[引用文]
******************************

2013年5月23日木曜日

コラム:質と量

最近、オーストラリアのプロラグビー選手を治療している関係で、日本のラグビーについていろいろ聞くことができる。
その内容がとても興味深いので書いてみたいと思う。

日本とオーストラリアのラグビーの違いについて聞いたところ「オーストラリアでは練習の質が重要視されるが、日本ではいまだに量が重要視される」という応えが返ってきた。いきなり核心をついている。いきなり過ぎて返す言葉も見つからない。納得。

これは、サントリーで活躍し、今はブランビーズで驚異的なパフォーマンスをしているジョージ・スミスも同じことを言っていたようだ。ジョージがオーストラリアに帰ってインタビューを受け「日本のラグビーは、練習は長いが試合数が少ないのでコンディションを整えるには良い」と応えている。

そして、オーストラリアでは、「常に量よりも質を重要に考えるように」コーチに言われるようだ。日本では、いつまでも練習していることが良いことだろう。これは、スポーツだけでなく、いつまでも会社に残っていることが良くて、早く帰ろうとすると冷たい目線という日本の社会全体にも反映している。「質より量」は日本の社会の根本的な考え方なのだろう。

スポーツを始めたころはそのスポーツの楽しさを教え、いざ本格的にプレイするようになったら量よりも質を追及していく。

言葉にすれば大したことではないのだが、意識するところが違う10年~15年は成長度に大きな変化をもたらすように思う。年齢とともに、楽しいから勝ちたいにかわり、自然とうまくなりたいという気持ちが芽生える。自然にというところが重要となる。

******************************

[取り組む課題]
[A] ラグビーの練習についてのコラムでは、オーストラリアで練習の何が重要視されるとされているか。
[B] ラグビーの練習の質と量を扱ったコラムを、最後の文の後から書き継ぐ。

[保存済みの記録]
******************************

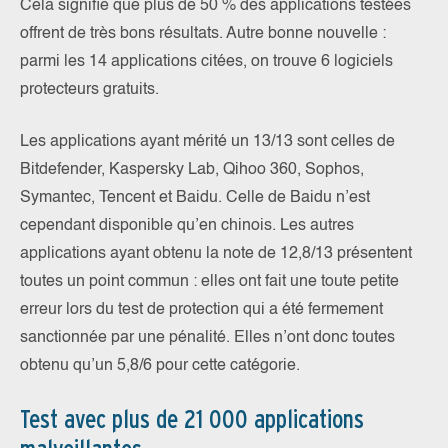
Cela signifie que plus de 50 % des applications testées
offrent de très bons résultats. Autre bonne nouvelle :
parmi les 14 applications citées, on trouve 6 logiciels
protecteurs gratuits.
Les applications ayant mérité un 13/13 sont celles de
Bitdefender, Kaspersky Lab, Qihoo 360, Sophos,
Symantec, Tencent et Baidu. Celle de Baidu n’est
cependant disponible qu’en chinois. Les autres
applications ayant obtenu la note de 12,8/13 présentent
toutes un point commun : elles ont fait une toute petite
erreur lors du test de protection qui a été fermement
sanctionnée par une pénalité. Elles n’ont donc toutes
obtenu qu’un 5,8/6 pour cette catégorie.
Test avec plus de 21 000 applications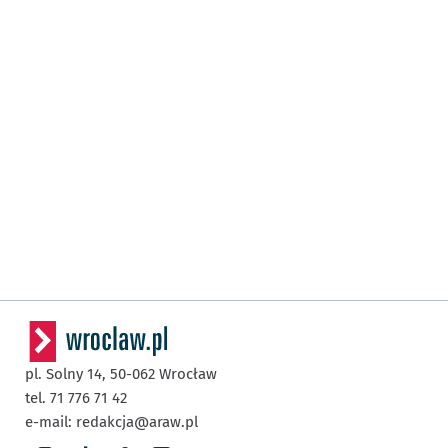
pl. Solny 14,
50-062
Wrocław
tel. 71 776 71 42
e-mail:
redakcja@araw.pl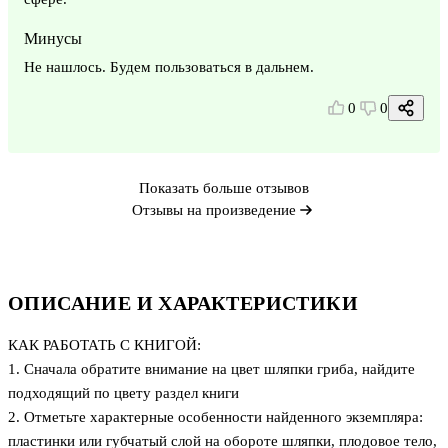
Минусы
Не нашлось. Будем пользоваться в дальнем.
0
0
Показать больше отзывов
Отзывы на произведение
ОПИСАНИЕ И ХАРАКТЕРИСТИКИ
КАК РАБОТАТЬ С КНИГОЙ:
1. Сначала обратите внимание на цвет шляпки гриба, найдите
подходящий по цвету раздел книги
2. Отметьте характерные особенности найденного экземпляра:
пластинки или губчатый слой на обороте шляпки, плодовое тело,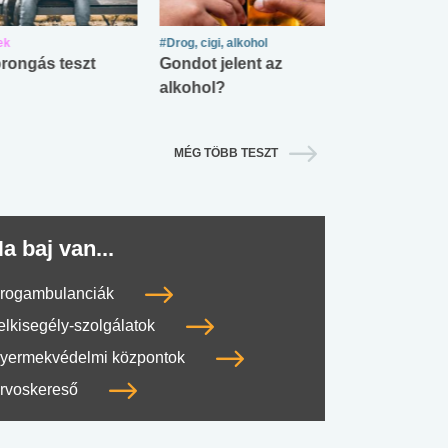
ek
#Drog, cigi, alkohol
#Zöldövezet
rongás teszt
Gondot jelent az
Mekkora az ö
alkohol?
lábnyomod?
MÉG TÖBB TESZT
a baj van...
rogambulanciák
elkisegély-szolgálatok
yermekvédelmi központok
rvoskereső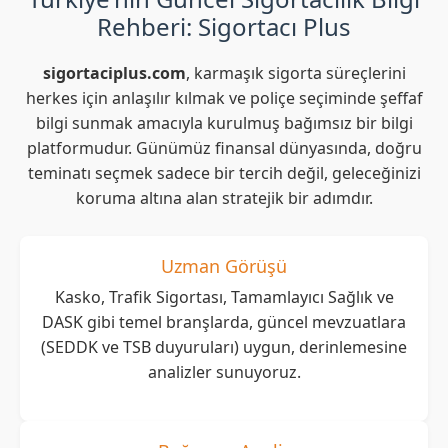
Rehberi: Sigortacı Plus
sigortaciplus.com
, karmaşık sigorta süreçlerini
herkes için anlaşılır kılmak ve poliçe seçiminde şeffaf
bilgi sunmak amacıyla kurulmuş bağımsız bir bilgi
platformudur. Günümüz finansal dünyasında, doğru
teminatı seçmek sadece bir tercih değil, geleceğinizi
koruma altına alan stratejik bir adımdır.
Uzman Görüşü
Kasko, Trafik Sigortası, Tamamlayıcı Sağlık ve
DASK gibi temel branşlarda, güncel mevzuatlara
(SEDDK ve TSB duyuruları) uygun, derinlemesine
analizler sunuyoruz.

******************************

[演習の結果]
[A] 練習の質が重要視されるとされている。

[B]
今回、日本の男子バレーの監督に日系アメリカ人の監督が就任した。アメリカでの実績は申し分ない。いままでは、コートで歯を見せるなという典型的な日本のスタイルでやっていたのが、練習のための練習はしないということで、試合の場面、場面にあった練習スタイルに変わったようだ。これがどのように成績につながっていくのかとても楽しみだし、ぜひとも良い結果がでてもらいたいとも思う。日本の選手は始めてプレーする楽しさを知るのではないだろうか。

日本の野球選手もメジャーに行ってその練習法に戸惑うという話を聞く。特に、ピッチャーは投球制限などの関係で調整が難しいようだ。これは、肩は消耗品という考えがあるからなのだろうが、裏をかえせば、「質より量」から「量より質」の変化に戸惑っているのではないだろうか。そして、その背景には、なぜ多く投げる必要性と不必要性という疑問を解消しなくてはならない。

私もオーストラリアにいた時に、勉強の仕方の違いに戸惑ったことがある。私は暗記人間だったので、何でも理解する前に、模範回答を作ってやみくもに暗記していくのだが、オーストラリアの友達は、その問題を細かく分解し、自分の言葉で、自分が納得できるように理解していく。テストの点は私のほうが良くても、その後、その知識を臨床に活かしていくタイミングになると大きな差が生まれている。この違いに気が付き、勉強のやり方を変えようとしたが、はじめはとてつもなく大変で、終わりがないように感じた。しかし、慣れてくるとそのほうが、点と線がつながるように理解が広がっていくので結果的には、効率的だと気がついた。

ラグビーに話を戻すと、日本ラグビーのシステムの問題も指摘していた。オーストラリアでは、本格的なラグビーの教育は16歳から始まり、20前後でプロ契約し、FWで24歳。BKで22歳くらいでナショナルチームに選ばれ始めるようだ。日本でも本格的に始まるのは16歳くらいで、大学に行き、トップリーグに入るのが22歳。このように書くと年齢的には同じようだが、彼がいうには、トップチームに入ってきたタイミングで身体ができていて、戦術を理解できるプレイヤーが少ないといい、日本は、22歳からラグビーを本格的に始めるから代表に選ばれるのが27,8歳になるという。それでは遅すぎというのだ。確かにSuper15をみていると、若い選手が多い。たまに10代の選手をみる。

彼は、ある一部の大学を除いては、きちんとした指導者、コーチがいないのではないかとも指摘していた。大学でいないのだから、高校ではさらに厳しいだろう。高校のときからきちんとしたウエイトトレーニングのやり方をしっているか、栄養について知っているのかだけでもその後の成長には大きな差となるし、もちろん戦術面ではその差は歴然となるだろう。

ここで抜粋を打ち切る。